*RECORDED DATA*.
Content starts

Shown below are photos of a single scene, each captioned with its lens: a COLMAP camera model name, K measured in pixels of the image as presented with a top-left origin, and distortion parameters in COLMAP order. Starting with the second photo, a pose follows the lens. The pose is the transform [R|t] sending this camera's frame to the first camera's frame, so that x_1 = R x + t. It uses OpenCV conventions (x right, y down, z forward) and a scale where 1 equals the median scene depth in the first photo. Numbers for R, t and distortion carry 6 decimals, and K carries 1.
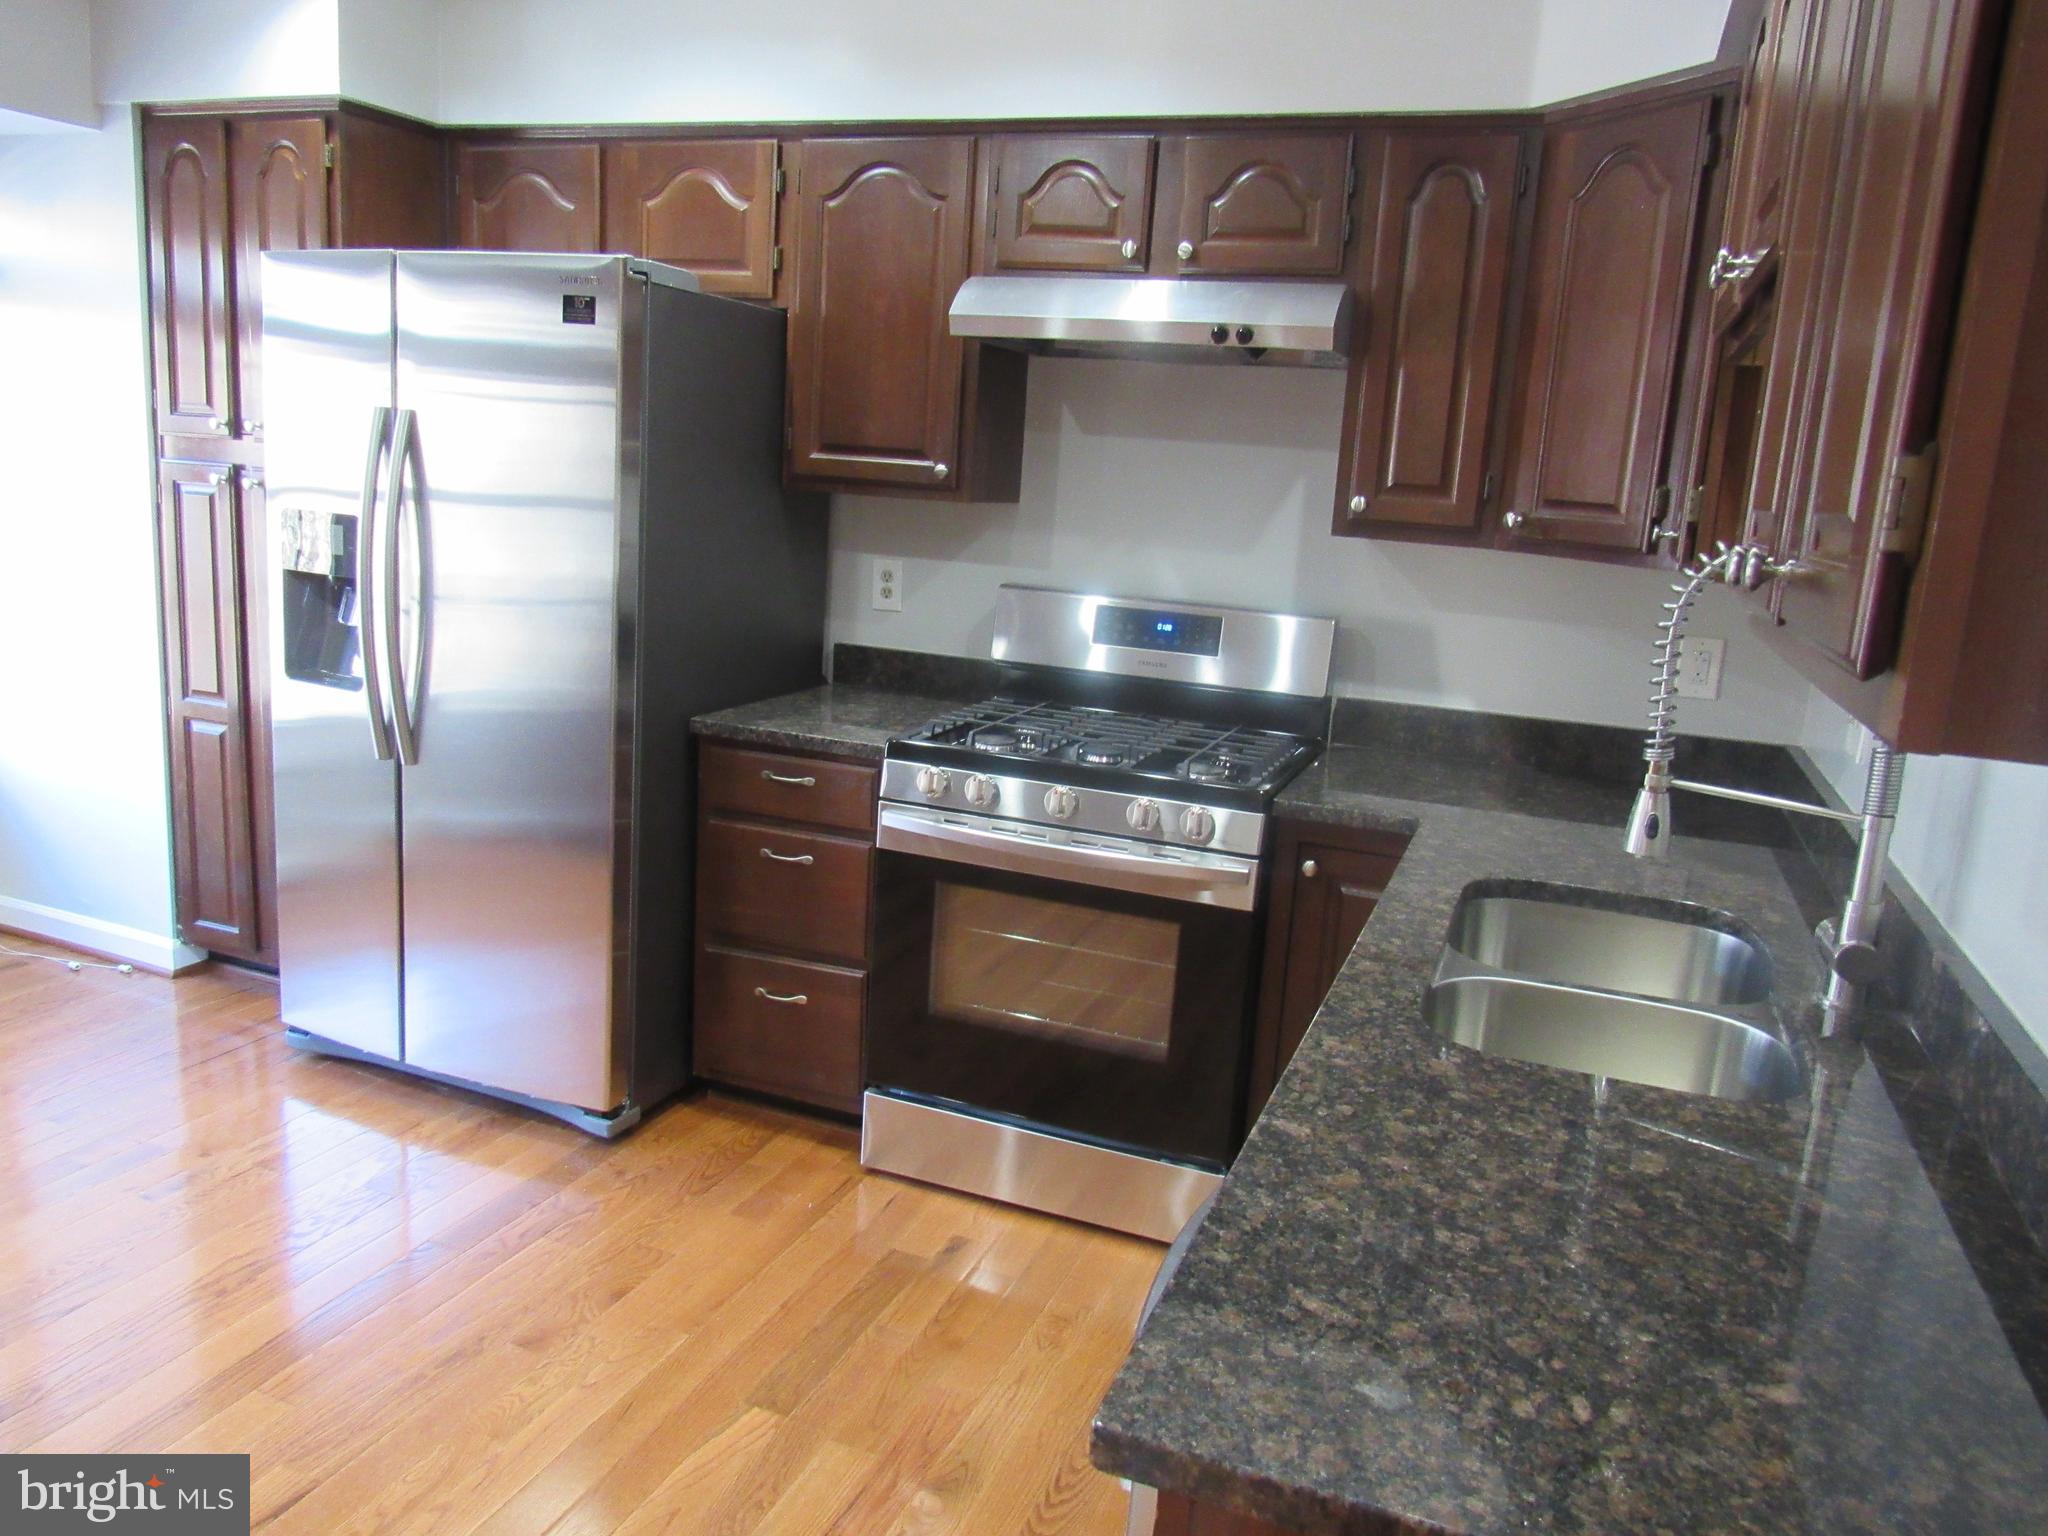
lens RADIAL K [[1467.6, 0, 1020.9], [0, 1467.6, 765.5], [0, 0, 1]] dist [-0.029187, 0.002582]
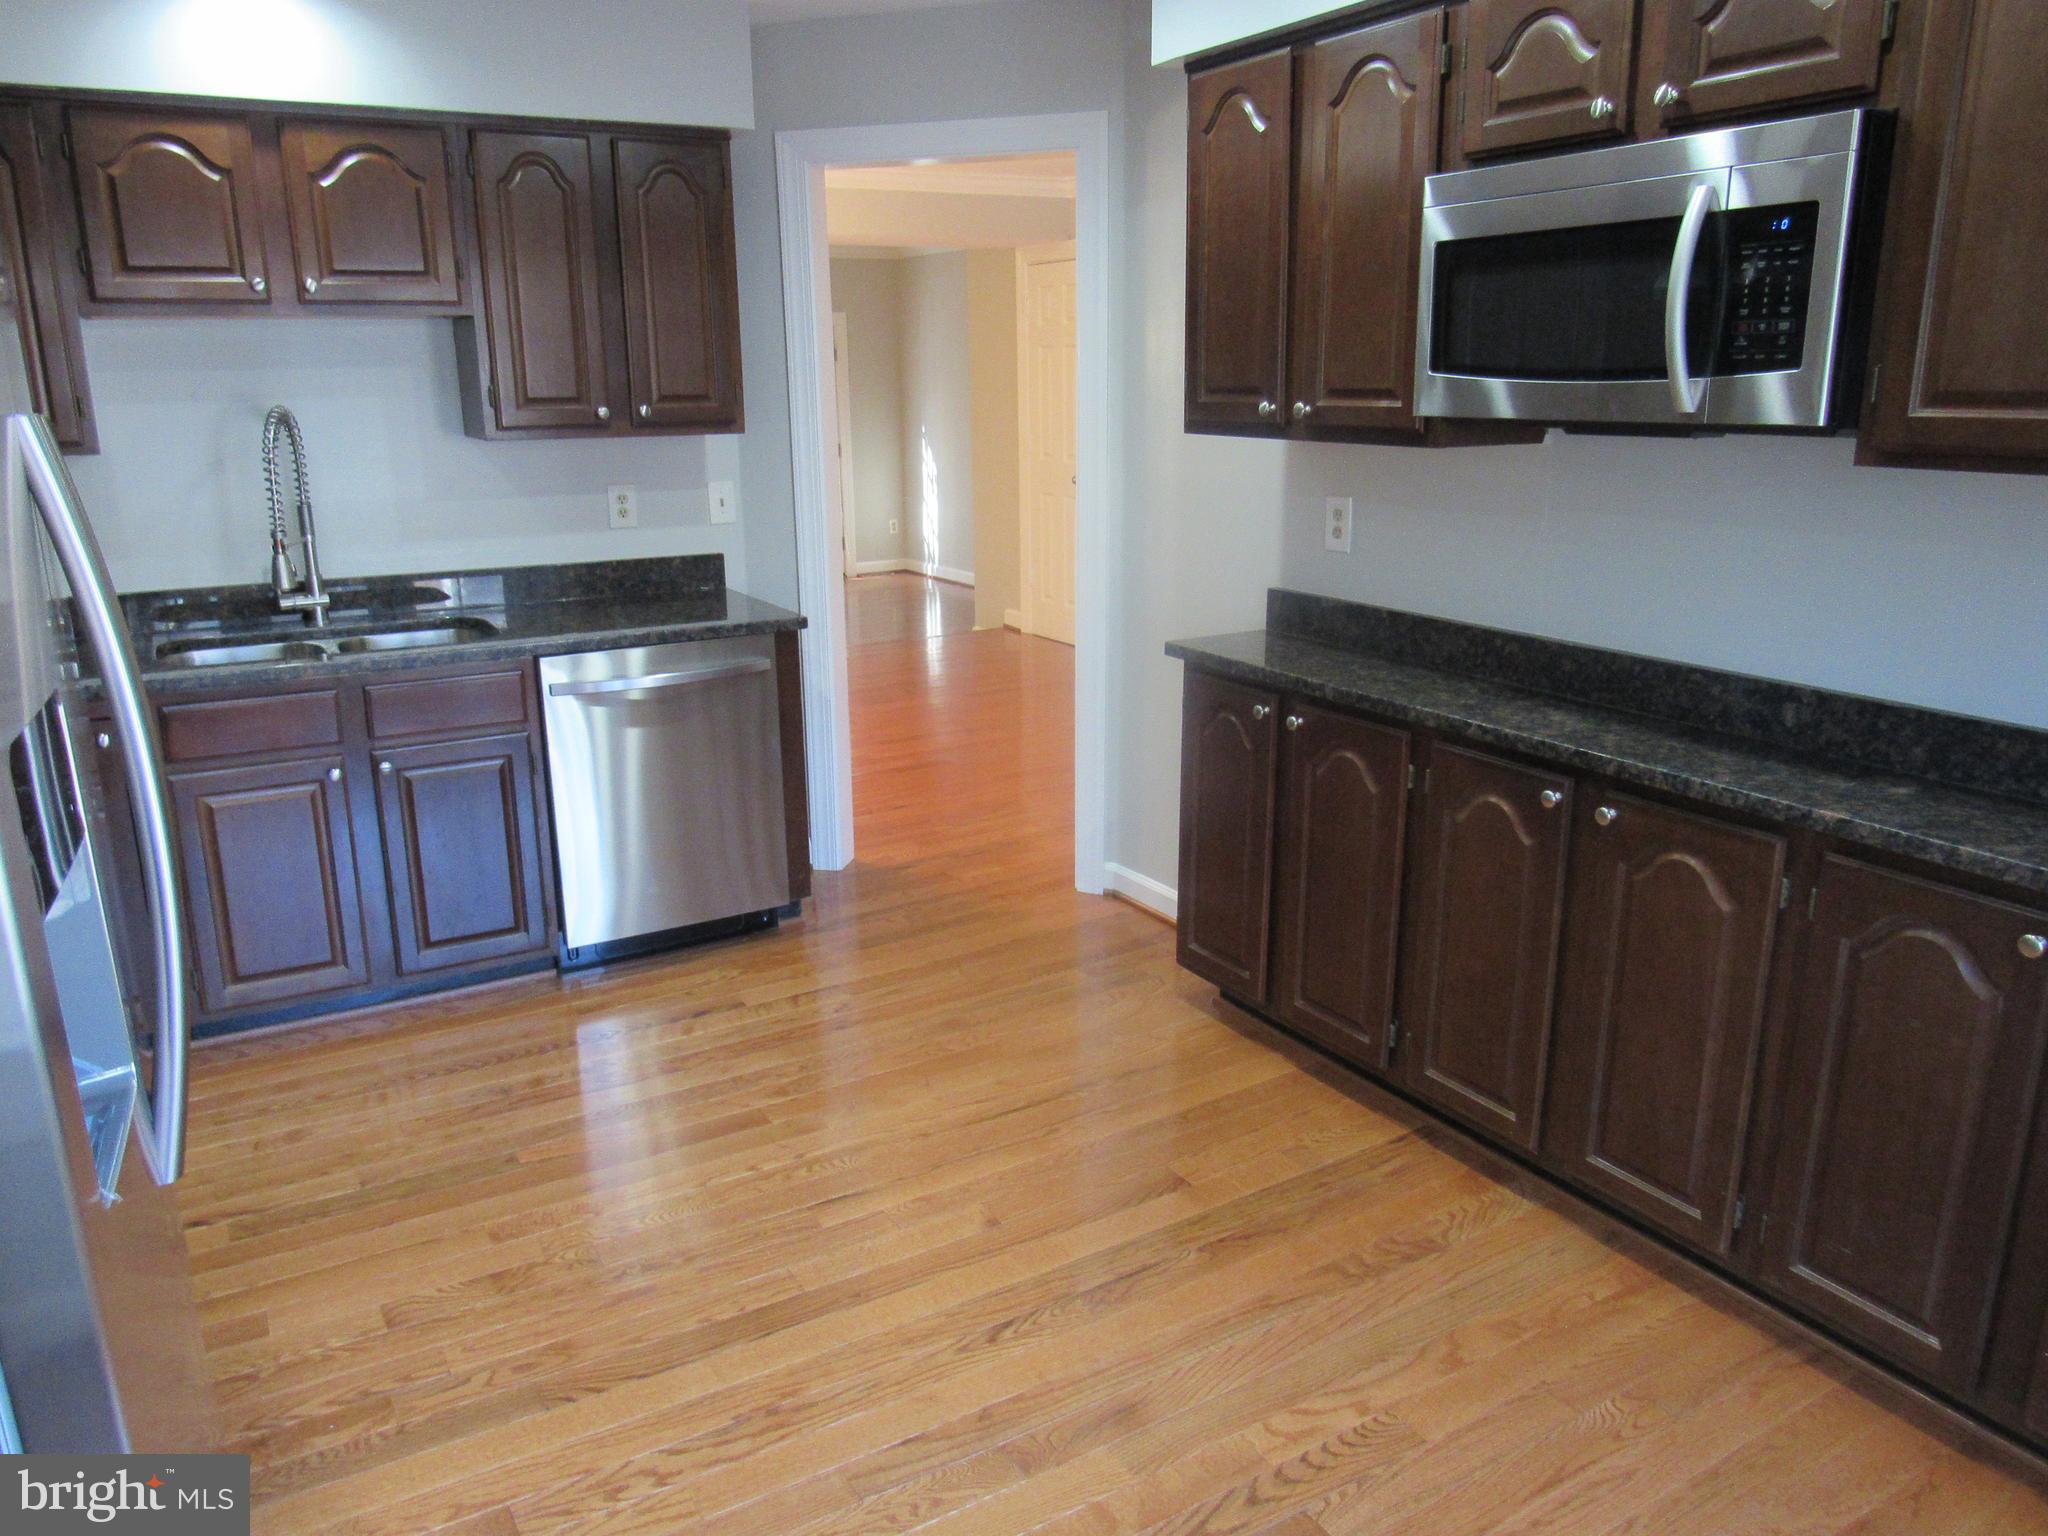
lens RADIAL K [[1467.6, 0, 1030.8], [0, 1467.6, 763.2], [0, 0, 1]] dist [-0.029187, 0.002582]
pose [[-0.776999, -0.215739, 0.591378, -0.895577], [0.087069, 0.893579, 0.440382, -0.297541], [-0.623451, 0.393667, -0.675526, 1.071594]]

Content ends

Turn the material above into a numbered list with one item per line and no blank lines, leaving the pictures out.

1. Shown below are photos of a single scene, each captioned with its lens: a COLMAP camera model name, K measured in pixels of the image as presented with a top-left origin, and distortion parameters in COLMAP order. Starting with the second photo, a pose follows the lens. The pose is the transform [R|t] sending this camera's frame to the first camera's frame, so that x_1 = R x + t. It uses OpenCV conventions (x right, y down, z forward) and a scale where 1 equals the median scene depth in the first photo. Numbers for R, t and distortion carry 6 decimals, and K carries 1.
2. lens RADIAL K [[1467.6, 0, 1020.9], [0, 1467.6, 765.5], [0, 0, 1]] dist [-0.029187, 0.002582]
3. lens RADIAL K [[1467.6, 0, 1030.8], [0, 1467.6, 763.2], [0, 0, 1]] dist [-0.029187, 0.002582]
4. pose [[-0.776999, -0.215739, 0.591378, -0.895577], [0.087069, 0.893579, 0.440382, -0.297541], [-0.623451, 0.393667, -0.675526, 1.071594]]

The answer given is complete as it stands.